Il crepuscolo della paternità-maternità
Per riferirsi al lavoro di riflessione che la filosofia svolge sulla realtà, Hegel era solito usare la nota metafora della nottola di Minerva, che spicca il suo volo solo sul far del crepuscolo. Forse l’affermazione del grande pensatore idealista può applicarsi anche a una realtà come la paternità-maternità: sembrerebbe, infatti, che solo quando queste relazioni entrano in crisi ci sia dato capire meglio il loro senso e valore.
Ma per riflettere su queste relazioni, non vi è solo la via dell’analisi concettuale. È possibile usarne altri, come il romanzo, il dramma e, perché no, il racconto filmico. Infatti, l’immagine permette di affrontare i rapporti interpersonali con un’immediatezza, espressività, e nel contempo profondità, che servono a volte a farci capire gli intrecci, le dinamiche e le tensioni relazionali meglio di quanto potrebbe farlo un ponderoso saggio. Credo che accada proprio ciò in due film relativamente recenti:Il figlio dell’altra e Padre e figlio. Apparentemente questi due film hanno un argomento così simile, che si
potrebbe pensare che basti vederne solo uno per conoscerne l’altro. Infatti, tutti e due partono da una stessa vicenda drammatica: lo scambio di neonati e il loro allevamento da parte di genitori che non sono quelli veri. La scoperta di questo errore porta con sé lo sconvolgimento delle relazioni familiari.

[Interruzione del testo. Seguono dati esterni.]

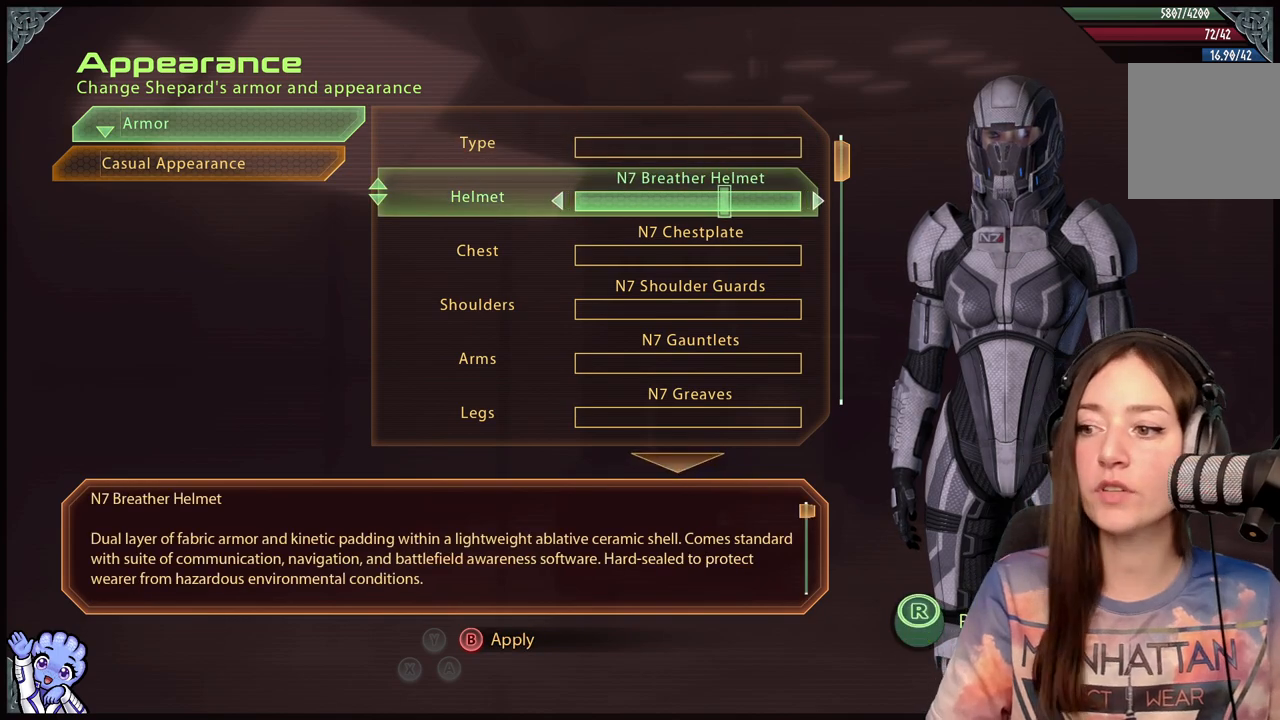
{"buttons": [], "left_stick": "center", "right_stick": "center", "events": []}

In realtà, oltre a questo piccolo nucleo tematico i film presentano grosse differenze sia di prospettiva sia di contesto. Il figlio dell’altra, secondo la sua regista Lorraine Lévy, ebrea francese, non ha come primo scopo l’analisi delle relazioni familiari, bensì i rapporti fra due popoli: israeliano e palestinese, vicini ma storicamente nemici.
La regista si avvicina a questa storia di odi ancestrali, con umiltà, senza voler impartire nessuna lezione, raccontando invece una storia di tutti i giorni dove si mettono in evidenza passioni, tensioni, e anche qualche barlume di speranza. Padre e figlio, ambientata nel Giappone odierno, prende invece di petto la crisi della paternità, nel tentativo di trovarne una via di uscita.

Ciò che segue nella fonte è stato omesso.